In my most recent blog posts, I have focused on the topic of goals and social intranet adoption, in general and for managers. Including a social dimension in personal goals is the key to adoption by the bulk of employees, the late adopters.

Why? Because for many, personal goals are the definition of what they are paid to do, Goals = Work. As long as goals have no social dimension, nothing about knowledge sharing, nothing about collaboration, about creation of intellectual capital, why would you do it. It’s not your job!

But, as I have pointed out before, using the social intranet doesn’t produce benefits that are easy to measure and attribute to actions by individuals, that are sure to benefit your own organizational unit or that can be predicted to occur within a specific time frame – the type of goals we have all been trained to set.
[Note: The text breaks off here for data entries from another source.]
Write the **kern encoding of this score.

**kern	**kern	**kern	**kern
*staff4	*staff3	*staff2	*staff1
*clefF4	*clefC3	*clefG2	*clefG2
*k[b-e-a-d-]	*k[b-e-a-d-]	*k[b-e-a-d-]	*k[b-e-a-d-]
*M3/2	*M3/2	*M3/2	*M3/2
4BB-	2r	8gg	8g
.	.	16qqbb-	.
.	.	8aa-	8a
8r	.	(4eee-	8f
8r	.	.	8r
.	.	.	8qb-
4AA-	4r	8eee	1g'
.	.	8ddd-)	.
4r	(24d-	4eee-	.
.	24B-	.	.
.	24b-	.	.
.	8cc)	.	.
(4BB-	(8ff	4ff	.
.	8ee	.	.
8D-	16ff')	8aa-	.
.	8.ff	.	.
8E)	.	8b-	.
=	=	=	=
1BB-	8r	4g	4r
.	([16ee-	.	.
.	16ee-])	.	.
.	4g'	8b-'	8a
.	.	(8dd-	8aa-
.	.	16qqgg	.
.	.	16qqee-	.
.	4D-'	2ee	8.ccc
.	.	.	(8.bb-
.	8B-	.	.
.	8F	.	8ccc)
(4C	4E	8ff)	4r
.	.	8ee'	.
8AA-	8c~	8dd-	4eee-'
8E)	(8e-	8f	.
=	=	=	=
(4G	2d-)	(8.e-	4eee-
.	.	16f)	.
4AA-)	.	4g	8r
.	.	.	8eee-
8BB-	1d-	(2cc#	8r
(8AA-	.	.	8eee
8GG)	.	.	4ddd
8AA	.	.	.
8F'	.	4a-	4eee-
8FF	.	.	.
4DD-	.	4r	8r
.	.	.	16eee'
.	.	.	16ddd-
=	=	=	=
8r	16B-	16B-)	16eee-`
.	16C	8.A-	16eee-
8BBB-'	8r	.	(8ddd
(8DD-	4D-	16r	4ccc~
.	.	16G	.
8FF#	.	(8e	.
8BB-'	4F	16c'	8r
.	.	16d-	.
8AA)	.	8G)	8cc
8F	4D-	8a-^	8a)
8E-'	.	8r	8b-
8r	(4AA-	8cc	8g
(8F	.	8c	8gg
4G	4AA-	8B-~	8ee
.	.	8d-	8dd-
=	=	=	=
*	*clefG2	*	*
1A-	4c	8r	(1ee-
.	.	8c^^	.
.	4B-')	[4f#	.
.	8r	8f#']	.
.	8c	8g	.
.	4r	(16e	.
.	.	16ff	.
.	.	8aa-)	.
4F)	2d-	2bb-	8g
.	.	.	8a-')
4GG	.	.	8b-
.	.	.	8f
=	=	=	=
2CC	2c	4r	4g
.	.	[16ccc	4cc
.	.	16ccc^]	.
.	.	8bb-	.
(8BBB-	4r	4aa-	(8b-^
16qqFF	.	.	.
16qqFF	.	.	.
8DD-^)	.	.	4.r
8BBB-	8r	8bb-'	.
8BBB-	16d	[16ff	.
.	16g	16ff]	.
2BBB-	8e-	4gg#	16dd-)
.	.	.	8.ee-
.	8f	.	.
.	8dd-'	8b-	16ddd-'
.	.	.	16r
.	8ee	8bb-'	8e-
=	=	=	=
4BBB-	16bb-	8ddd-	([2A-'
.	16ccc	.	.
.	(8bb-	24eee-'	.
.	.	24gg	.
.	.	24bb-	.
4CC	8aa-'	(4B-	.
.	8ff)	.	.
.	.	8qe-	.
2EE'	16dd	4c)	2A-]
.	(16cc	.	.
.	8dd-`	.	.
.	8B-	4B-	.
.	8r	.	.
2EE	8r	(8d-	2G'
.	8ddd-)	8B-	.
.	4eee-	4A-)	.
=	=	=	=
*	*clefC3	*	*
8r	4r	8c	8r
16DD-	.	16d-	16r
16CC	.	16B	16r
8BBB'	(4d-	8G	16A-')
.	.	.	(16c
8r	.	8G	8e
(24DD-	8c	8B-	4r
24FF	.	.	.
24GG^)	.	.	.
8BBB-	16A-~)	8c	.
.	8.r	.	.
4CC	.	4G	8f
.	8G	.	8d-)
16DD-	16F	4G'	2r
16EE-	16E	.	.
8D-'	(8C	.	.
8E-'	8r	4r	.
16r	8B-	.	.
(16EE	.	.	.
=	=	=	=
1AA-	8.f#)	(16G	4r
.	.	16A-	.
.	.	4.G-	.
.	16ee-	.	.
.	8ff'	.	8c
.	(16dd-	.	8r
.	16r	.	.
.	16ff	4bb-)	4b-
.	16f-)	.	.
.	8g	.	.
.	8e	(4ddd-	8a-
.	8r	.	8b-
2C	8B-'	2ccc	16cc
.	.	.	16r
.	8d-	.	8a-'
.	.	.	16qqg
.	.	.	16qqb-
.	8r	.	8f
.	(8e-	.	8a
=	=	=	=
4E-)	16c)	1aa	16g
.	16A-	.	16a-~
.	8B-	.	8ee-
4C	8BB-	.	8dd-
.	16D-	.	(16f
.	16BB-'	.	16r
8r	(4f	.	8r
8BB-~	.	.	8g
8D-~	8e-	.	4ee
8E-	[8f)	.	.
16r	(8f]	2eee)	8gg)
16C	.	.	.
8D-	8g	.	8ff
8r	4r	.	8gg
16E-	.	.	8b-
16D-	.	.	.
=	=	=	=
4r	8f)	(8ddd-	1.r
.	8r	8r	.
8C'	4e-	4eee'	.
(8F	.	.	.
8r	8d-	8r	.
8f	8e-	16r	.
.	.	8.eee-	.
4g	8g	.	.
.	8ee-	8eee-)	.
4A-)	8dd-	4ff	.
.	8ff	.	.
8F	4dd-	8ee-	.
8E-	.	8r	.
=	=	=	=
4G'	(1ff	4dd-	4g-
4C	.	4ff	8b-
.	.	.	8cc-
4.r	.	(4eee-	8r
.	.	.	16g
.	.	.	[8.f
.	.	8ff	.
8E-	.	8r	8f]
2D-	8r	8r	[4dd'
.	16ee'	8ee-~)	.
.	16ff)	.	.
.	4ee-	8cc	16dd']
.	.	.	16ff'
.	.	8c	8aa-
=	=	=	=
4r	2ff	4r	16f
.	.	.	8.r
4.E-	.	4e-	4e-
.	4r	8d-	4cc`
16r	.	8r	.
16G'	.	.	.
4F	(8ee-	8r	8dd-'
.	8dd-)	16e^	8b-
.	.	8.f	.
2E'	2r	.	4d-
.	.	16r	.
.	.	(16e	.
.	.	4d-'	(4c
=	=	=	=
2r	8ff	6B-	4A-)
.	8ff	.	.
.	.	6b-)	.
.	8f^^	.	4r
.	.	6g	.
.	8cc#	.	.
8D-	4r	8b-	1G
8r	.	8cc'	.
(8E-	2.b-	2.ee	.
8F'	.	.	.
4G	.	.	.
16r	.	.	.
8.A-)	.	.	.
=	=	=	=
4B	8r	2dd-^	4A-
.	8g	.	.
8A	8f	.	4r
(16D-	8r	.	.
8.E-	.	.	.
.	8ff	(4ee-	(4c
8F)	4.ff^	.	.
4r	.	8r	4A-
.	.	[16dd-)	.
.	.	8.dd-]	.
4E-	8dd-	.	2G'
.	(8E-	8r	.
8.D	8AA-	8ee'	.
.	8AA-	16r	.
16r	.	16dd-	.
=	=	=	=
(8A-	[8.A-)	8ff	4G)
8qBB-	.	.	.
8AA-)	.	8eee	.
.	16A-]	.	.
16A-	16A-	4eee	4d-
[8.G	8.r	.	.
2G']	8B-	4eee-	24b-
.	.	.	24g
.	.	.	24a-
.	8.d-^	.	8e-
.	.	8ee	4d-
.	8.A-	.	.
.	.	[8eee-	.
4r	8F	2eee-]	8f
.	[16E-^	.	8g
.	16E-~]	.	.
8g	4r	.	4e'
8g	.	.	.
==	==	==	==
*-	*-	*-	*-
These types of goals are rather production oriented, don’t you think? But working out loud, developing intellectual capital or sharing it generously are not about production. It is rather an investment. Something that may pay off, some day and maybe not for your unit.

So, the key to including social aspects into goal setting is to supplement the traditional goals:

You are supposed to produce for your unit for this quarter AND to invest in shared knowledge, relations and transparency for the benefit of the entire organization, some day.

Setting social goals, the key to changing the ways of working?

Social. Goals. Two concepts that we’re not used to bundling. Like combining lobster and mashed potatoes. “Social” sounds friendly and positive while “Goals” are square, constraining and pressing. But I think it’s time to rethink.

For years now, we have tried to convince people to break out of the email bog, to stop withholding hinted-at knowledge (since they believe it gives power), to quit hoarding information instead of releasing it and to dare to both ask and help colleagues they might not know already. The greater portion of the population we manage to see the light, the harder the resistance from those who remain. Quite naturally, of course. You advance where the resistance is the weakest.

Why care? you might say. Because the benefits to all of people working transparently, sharing and helping increase with the proportion of employees who are on board while, at the same time, having a major portion of employees sticking to their old habits, restrains the rest of us and force us to manage both the old and the new, all the time.

So which arguments do we get back from the opposition? Usually a version of “I don’t see the point to invest the time in learning new tools and to change my habits just to play around with this social stuff. I have work to do.” The key I see in this statement is in the italics at the end: For them, social isn’t work. It’s not even another (never mind better) way to get work done. It’s just frosting on the cake. Social isn’t work. Which brings me to the headline. If we are to get these late adopters to change their ways, we have to make working openly an integrated part of their work. And, for many of us, a major part of the definition of our work is in the goals we are told to work towards.

So, adding a social, collaborative or knowledge sharing dimension to the definition of personal and departmental goals, will lead to a change in the definition of the work that should be done.